Every line that contains the word "lines" should be copied from the records below.

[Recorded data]
BEGIN
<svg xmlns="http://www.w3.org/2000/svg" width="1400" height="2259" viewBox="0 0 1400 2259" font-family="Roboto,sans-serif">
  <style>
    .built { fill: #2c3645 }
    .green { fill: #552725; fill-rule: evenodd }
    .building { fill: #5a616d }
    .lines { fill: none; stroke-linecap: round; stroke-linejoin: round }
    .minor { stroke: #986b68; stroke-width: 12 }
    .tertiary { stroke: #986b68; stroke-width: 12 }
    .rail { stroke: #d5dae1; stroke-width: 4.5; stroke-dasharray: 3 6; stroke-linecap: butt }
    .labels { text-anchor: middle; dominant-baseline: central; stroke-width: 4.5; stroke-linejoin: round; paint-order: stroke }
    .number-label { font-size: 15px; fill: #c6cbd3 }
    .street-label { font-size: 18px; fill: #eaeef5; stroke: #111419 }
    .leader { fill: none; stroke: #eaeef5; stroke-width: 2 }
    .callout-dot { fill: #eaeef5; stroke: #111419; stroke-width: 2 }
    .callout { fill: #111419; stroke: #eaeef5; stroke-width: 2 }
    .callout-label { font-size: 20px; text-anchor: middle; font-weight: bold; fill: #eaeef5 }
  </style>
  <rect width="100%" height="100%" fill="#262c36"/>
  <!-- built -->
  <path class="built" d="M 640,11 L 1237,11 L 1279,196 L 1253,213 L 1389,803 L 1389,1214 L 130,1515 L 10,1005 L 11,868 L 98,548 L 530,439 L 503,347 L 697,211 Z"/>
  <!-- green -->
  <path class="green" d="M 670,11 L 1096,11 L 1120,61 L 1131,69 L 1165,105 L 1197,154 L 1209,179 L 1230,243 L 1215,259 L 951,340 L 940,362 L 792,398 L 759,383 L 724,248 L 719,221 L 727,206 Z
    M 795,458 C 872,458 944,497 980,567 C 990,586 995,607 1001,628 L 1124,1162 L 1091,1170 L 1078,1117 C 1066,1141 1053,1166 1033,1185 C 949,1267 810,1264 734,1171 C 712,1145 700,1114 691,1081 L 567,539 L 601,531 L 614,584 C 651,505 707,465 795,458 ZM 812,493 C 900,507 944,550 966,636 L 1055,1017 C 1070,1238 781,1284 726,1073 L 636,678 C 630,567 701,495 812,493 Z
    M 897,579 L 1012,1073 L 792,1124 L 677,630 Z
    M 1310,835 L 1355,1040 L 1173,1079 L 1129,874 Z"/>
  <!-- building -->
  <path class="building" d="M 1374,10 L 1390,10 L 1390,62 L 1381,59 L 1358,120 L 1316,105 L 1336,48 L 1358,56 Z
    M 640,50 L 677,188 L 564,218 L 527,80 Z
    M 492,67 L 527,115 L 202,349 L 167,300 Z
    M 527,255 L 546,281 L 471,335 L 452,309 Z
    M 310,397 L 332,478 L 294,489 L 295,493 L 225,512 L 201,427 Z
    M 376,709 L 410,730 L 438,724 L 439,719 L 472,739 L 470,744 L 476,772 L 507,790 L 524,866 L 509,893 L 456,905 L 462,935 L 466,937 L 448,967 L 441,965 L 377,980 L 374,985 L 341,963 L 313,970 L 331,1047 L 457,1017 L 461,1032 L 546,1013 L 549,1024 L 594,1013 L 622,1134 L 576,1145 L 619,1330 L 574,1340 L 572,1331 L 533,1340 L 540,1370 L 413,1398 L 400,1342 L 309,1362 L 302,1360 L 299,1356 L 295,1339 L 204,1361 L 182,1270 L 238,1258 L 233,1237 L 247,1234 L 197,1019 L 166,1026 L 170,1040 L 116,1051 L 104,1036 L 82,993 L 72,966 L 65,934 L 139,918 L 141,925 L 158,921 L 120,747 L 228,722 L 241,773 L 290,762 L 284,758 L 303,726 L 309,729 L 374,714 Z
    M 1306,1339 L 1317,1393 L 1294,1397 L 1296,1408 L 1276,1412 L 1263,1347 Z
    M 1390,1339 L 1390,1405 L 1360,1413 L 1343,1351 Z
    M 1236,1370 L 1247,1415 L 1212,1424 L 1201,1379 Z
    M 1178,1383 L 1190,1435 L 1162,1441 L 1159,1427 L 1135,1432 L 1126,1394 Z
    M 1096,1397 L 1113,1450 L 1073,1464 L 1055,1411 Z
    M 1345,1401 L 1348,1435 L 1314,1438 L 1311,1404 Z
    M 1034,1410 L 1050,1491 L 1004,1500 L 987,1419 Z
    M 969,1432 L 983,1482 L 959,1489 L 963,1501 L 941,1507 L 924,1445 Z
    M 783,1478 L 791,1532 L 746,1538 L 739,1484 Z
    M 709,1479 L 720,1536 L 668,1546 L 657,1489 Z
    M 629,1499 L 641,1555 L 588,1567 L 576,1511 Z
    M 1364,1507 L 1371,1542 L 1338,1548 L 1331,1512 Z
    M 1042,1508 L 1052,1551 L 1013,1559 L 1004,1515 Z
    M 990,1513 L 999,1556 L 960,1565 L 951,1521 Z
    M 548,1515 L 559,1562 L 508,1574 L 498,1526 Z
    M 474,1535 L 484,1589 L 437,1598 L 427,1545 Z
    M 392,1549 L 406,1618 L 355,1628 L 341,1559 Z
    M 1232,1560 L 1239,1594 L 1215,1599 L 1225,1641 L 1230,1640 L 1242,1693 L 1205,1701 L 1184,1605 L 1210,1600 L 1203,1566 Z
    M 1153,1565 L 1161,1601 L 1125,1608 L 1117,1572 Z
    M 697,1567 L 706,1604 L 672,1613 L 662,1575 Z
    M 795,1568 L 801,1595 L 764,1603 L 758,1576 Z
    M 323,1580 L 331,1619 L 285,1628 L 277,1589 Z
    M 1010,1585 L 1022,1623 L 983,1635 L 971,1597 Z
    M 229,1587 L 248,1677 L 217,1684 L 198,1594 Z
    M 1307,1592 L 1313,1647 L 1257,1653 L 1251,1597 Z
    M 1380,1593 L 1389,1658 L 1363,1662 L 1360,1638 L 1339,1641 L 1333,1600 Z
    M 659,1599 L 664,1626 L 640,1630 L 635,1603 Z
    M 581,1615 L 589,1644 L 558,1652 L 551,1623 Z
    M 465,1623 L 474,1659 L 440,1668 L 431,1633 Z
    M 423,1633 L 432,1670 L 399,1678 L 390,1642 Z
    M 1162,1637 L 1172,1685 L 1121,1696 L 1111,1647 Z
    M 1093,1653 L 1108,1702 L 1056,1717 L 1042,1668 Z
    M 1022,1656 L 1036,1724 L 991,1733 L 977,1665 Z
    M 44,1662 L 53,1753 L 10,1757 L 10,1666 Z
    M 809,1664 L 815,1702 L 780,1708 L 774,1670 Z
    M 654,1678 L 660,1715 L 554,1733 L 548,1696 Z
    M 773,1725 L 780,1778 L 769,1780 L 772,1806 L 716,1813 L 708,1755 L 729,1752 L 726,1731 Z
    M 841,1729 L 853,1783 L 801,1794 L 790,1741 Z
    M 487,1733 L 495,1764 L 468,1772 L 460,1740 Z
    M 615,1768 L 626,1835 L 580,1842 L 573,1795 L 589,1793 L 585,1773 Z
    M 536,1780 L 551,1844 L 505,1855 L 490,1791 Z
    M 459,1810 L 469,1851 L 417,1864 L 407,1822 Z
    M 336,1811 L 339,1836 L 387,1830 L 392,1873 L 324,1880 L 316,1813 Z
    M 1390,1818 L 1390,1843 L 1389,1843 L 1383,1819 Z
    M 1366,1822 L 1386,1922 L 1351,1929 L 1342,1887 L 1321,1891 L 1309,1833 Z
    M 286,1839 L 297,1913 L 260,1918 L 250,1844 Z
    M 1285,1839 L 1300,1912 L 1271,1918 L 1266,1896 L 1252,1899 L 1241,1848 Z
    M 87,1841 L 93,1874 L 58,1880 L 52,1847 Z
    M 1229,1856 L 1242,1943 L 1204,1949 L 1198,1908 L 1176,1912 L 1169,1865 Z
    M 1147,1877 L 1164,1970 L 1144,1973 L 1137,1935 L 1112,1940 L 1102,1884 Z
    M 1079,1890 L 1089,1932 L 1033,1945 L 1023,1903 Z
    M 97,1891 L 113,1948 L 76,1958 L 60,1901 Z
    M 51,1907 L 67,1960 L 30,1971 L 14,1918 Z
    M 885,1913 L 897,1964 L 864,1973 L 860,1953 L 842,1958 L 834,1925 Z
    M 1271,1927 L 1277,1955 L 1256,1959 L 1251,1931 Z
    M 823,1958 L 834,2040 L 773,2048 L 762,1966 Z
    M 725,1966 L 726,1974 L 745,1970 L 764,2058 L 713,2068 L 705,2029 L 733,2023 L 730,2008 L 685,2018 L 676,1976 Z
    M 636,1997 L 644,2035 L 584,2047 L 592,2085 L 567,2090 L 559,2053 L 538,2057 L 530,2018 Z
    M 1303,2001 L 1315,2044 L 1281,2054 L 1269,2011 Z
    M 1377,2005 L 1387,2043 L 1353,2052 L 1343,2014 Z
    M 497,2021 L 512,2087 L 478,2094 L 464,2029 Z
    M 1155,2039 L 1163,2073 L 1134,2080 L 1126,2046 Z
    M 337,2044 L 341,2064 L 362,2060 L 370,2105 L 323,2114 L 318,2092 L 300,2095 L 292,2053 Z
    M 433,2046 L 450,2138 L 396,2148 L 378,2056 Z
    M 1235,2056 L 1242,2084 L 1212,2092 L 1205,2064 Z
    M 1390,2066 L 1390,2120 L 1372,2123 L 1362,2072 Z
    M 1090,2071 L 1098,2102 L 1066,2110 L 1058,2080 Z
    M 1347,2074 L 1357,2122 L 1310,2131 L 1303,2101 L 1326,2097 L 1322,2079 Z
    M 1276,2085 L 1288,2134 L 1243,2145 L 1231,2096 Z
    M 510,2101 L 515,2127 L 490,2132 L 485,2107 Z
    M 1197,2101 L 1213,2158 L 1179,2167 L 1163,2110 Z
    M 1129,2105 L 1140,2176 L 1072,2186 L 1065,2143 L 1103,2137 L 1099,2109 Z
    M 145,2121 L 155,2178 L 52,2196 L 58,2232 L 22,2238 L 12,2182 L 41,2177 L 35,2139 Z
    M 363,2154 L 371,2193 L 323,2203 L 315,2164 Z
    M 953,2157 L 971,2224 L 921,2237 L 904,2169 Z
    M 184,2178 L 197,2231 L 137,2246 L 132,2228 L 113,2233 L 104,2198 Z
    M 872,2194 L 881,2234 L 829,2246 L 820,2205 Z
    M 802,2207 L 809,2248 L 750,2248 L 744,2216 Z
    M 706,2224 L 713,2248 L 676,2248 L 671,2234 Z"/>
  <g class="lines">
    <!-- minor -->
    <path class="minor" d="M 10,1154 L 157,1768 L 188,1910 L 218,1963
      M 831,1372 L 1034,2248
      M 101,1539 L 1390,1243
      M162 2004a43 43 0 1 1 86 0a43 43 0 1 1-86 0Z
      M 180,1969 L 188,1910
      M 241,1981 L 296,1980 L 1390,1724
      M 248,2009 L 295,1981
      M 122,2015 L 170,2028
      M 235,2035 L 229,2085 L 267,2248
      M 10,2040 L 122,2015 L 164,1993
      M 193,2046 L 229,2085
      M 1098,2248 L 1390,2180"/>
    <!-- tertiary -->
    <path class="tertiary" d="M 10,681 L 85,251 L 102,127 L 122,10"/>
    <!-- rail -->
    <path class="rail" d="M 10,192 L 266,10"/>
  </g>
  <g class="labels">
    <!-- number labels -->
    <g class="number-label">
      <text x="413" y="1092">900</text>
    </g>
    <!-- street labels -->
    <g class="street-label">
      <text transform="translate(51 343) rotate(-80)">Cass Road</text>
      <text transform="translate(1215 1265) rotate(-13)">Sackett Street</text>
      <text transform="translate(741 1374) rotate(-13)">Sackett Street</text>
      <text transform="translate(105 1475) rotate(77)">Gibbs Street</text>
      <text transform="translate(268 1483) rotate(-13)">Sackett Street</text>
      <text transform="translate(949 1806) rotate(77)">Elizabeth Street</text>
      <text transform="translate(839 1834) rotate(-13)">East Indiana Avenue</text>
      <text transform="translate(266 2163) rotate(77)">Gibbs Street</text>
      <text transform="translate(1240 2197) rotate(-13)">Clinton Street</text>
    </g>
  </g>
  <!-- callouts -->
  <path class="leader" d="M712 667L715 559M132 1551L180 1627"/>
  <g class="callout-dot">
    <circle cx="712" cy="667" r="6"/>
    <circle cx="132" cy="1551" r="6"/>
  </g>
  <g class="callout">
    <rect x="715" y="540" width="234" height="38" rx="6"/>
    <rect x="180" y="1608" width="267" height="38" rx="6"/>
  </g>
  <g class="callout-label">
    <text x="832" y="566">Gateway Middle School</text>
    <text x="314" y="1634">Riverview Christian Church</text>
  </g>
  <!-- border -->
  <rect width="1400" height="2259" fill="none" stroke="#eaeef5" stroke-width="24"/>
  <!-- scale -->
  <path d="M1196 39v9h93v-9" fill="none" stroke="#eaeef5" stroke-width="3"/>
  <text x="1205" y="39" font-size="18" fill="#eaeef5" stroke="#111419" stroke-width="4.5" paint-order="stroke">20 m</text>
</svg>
END
Output below >>
    .lines { fill: none; stroke-linecap: round; stroke-linejoin: round }
  <g class="lines">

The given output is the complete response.